Northrop Grumman Corp. has submitted its proposal for the Technology Maturation phase in the US Navy's competition to develop and field the Next Generation Jammer (NGJ). The jammer will complete the Navy's fielding of a flexible, adaptable weapon that will help defeat enemies on the electronic battlefield, whose weapons can range from those developed in defense laboratories to weapons procured from the corner store. The company estimates that the eventual NGJ production program value could be hundreds of millions of dollars or more to the winning competitor.


NGJ will function as the "shooting end" for the new Northrop Grumman-built airborne electronic attack weapon system on board the EA-18G Growler. It is a critical replacement for the pre-digital ALQ-99 jamming system that, though still effective, faces diminishing availability of components and capabilities in the face of digital threats that improve and adapt almost daily.

"The first shot fired in a conflict is no longer a bullet. It's an electron," said Stephen Hogan, Vice President of Northrop Grumman Information Operations and Electronic Attack. "We saw how the Russians used electronic attack in Georgia, and we see every day how terrorists operate, using store-bought electronics to harm our soldiers and innocent bystanders.

"Northrop Grumman essentially invented airborne electronic attack five decades ago to protect our military, and we recently won awards for our new system for the Growlers.
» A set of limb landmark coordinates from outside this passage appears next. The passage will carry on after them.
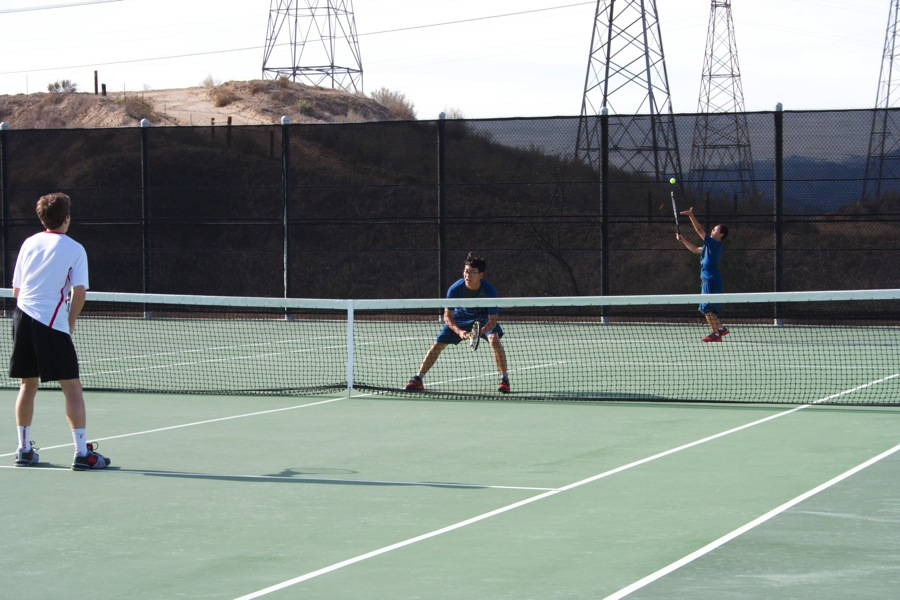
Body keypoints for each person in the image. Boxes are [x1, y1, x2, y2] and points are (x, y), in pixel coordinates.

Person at [10, 192, 111, 470]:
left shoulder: (28, 243)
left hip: (21, 317)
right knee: (72, 387)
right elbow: (79, 293)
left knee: (27, 384)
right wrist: (70, 322)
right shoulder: (75, 248)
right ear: (67, 219)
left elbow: (17, 290)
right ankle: (81, 454)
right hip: (50, 323)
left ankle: (24, 449)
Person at [405, 252, 510, 393]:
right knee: (438, 345)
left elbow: (492, 321)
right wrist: (459, 331)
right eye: (466, 272)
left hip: (483, 317)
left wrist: (480, 331)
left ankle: (504, 379)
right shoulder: (455, 289)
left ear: (481, 275)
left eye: (473, 272)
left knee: (494, 339)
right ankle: (418, 378)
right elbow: (447, 316)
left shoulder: (489, 291)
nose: (468, 276)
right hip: (461, 316)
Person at [676, 207, 730, 342]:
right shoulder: (708, 247)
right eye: (713, 229)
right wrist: (683, 240)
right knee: (708, 308)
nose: (713, 230)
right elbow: (695, 249)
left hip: (710, 280)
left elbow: (699, 231)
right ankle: (720, 330)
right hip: (709, 280)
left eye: (716, 230)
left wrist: (690, 216)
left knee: (705, 308)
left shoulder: (715, 244)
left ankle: (718, 333)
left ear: (721, 235)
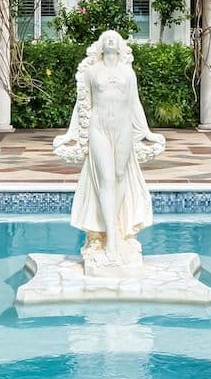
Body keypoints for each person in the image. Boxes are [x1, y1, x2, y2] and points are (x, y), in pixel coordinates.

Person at [54, 30, 165, 271]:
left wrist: (147, 132)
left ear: (121, 46)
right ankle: (111, 240)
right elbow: (82, 105)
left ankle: (118, 229)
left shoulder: (128, 73)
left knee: (120, 176)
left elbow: (135, 104)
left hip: (123, 129)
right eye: (107, 37)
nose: (111, 38)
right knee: (105, 179)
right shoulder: (92, 72)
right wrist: (71, 134)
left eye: (115, 36)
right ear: (101, 46)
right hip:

We understand this kind of warfare and have the new ideas to deliver the Next Generation Jammer on time and within budget," said Hogan.

The Navy is expected to select up to four competing teams for NGJ Technology Maturation contracts in the first quarter of 2010. These teams would refine their system concepts and components in preparation for a down select in 2011, when the Navy is expected to award two Technology Demonstration contracts that will incorporate the best of all the proposed technologies. The Navy plans to award an Engineering and Manufacturing Development contract to a single supplier in the fourth quarter of 2012.